Thomson: Collaboration vital to success of new ministry

Putting all the permits, licences and authorities to use B.C.’s Crown-owned land in a single ministry is not all about allowing more efficient economic development of the resource, says Natural Resource Operations Minister Steve Thomson.

“This is about approving the right projects, not just any project,” says the Okanagan-Mission MLA about the new ministry he was asked to head up last October.

“Our Crown land is a resource for the future. We need to make careful, balanced decisions about its use,” he says.

In an interview with the Capital News this week, Thomson admits he’s very aware that people are watching the new ‘super ministry’ to see how it works—and whether it works. But, he’s confident that it can work.

By collectively working together with a number of the natural resource ministries, he says it will be possible to better address the challenges of both reduced staffing levels and reduced budgets in individual ministries.

I would hope this will result in improved communication between ministries where otherwise there could be conflict, he said.

While policy is still set by the ‘line ministries,’ the new ministry carries it out in terms of administering licensing and regulation, under their direction, he explained.

What makes it all work is the Environment and Land Use Committee of the B.C. cabinet, which includes the ministers of energy (also Thomson at the moment), forests (Pat Bell, who chairs it), mines (Randy Hawes), aboriginal relations (Barry Penner), environment (Murray Coell) and agriculture (Ben Stewart), as well as the parliamentary secretary for water stewardship (John Slater).

Deputy ministers also attend those meetings, and sit on the Natural Resource Management Board.

At ELUC all those ministers work together to resolve issues. “It only works if we all work collectively. We’re a support ministry for the line ministries. We ensure strategic policy is carried out,” he explains.

“Hopefully we resolve issues and find a balance with a collaborative approach. There’s only one land base and it has many pressures from many uses,” he said.

At the same time, he admits it’s a work in progress, getting a new ministry—made up of key staff from many different ministries—up and running smoothly.
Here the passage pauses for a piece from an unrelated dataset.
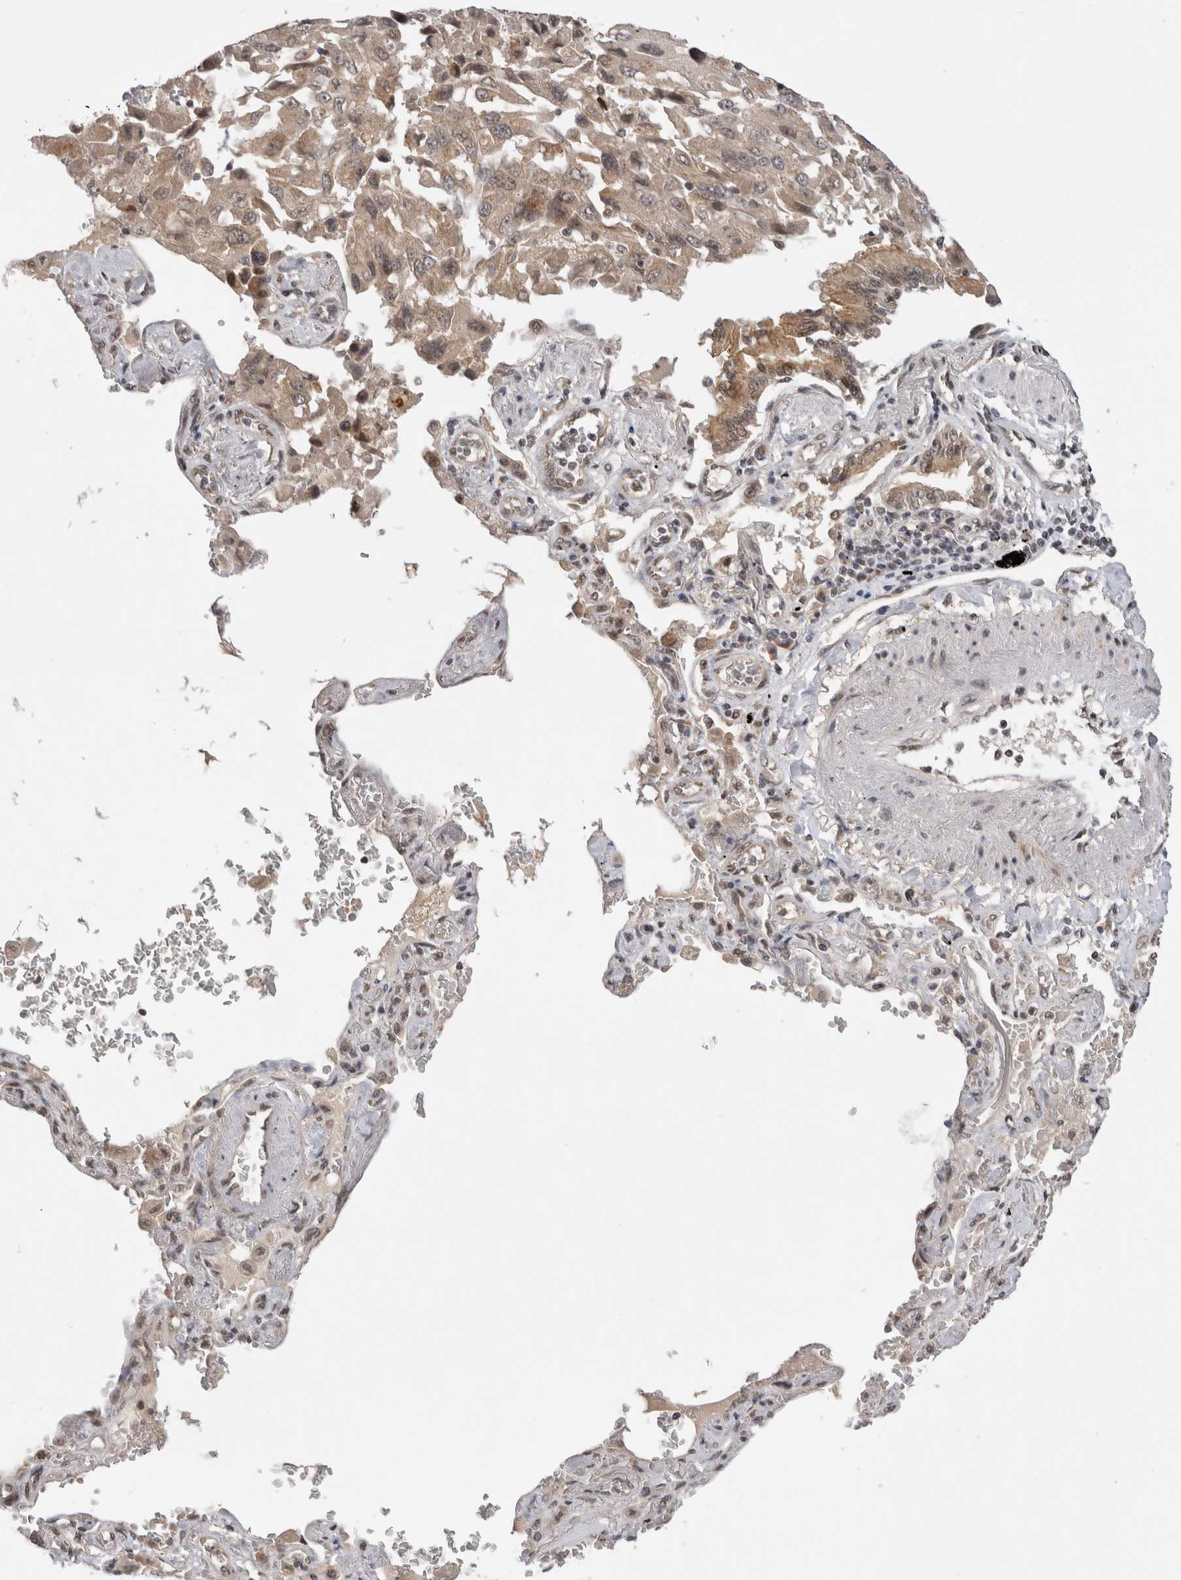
{"staining": {"intensity": "weak", "quantity": ">75%", "location": "cytoplasmic/membranous,nuclear"}, "tissue": "lung cancer", "cell_type": "Tumor cells", "image_type": "cancer", "snomed": [{"axis": "morphology", "description": "Adenocarcinoma, NOS"}, {"axis": "topography", "description": "Lung"}], "caption": "Human lung cancer stained with a brown dye reveals weak cytoplasmic/membranous and nuclear positive staining in approximately >75% of tumor cells.", "gene": "TMEM65", "patient": {"sex": "female", "age": 65}}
Adjustments are still being made, and he would like to see some flexibility where there are bits that aren’t working.

The idea is to get away from ministries becoming silos, working quite apart from each other, even when they are discussing permitting activities on the same plot of land. Sometimes those activities could be conflicting ones, such as motorized use of trails in domestic watersheds and this new initiative, this new ministry, is a vehicle for resolving such issues even before they become issues, he explained.

And, although the list of general responsibilities in the new ministry is a page long, Thomson hastens to point out that only part of the responsibility for each lies in the NRO. Only the permitting portion is, while policy is still set in the line ministry.

Asked about the importance of recreation sites and trails, once in the forests ministry, but then slashed completely some years ago, then gradually re-instated as a government responsibility but in the tourism ministry, Thomson said he feels there are an important part of the B.C. experience.

They are now in his ministry, and he said he will have to ensure the policy is there to support them.